Edward Reynolds Price (February 1, 1933 – January 20, 2011) was an American poet, novelist, dramatist, essayist and James B. Duke Professor of English at Duke University. Apart from English literature, Price had a lifelong interest in Biblical scholarship. He was a member of the American Academy of Arts and Letters.

Over his career, Price produced 38 total novels, short stories, and memoirs. Price is classified as a Southern writer, as his works are often especially associated with his lifelong home of North Carolina. Price's first ever published story, called "A Chain of Love", came in 1958. He wrote his first novel, A Long and Happy Life, and witnessed its publication in 1962. The work received the William Faulkner Foundation Award (1963) and has sold over a million copies.

Ecstatically reviewed and winner of the William Faulkner Award for a notable first novel when it was published in 1962, A Long and Happy Life launched the career of Reynolds Price, a writer considered to be "one of our greatest novelists" (Harper Lee).

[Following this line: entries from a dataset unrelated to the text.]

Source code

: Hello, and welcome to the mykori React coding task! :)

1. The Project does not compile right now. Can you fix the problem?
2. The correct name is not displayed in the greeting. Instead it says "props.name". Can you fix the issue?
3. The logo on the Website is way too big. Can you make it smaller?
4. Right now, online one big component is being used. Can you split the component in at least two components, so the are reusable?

From its dazzling opening page, which announced the appearance of a stylist of the first rank, to its moving close, this brief novel has charmed and captivated millions of readers since its original publication almost fifty years ago. The troubled love story of pretty, headstrong Rosacoke Mustian and the motorcycle-riding, stoic Wesley Beavers, A Long and Happy Life beautifully evokes a rural North Carolina now long gone.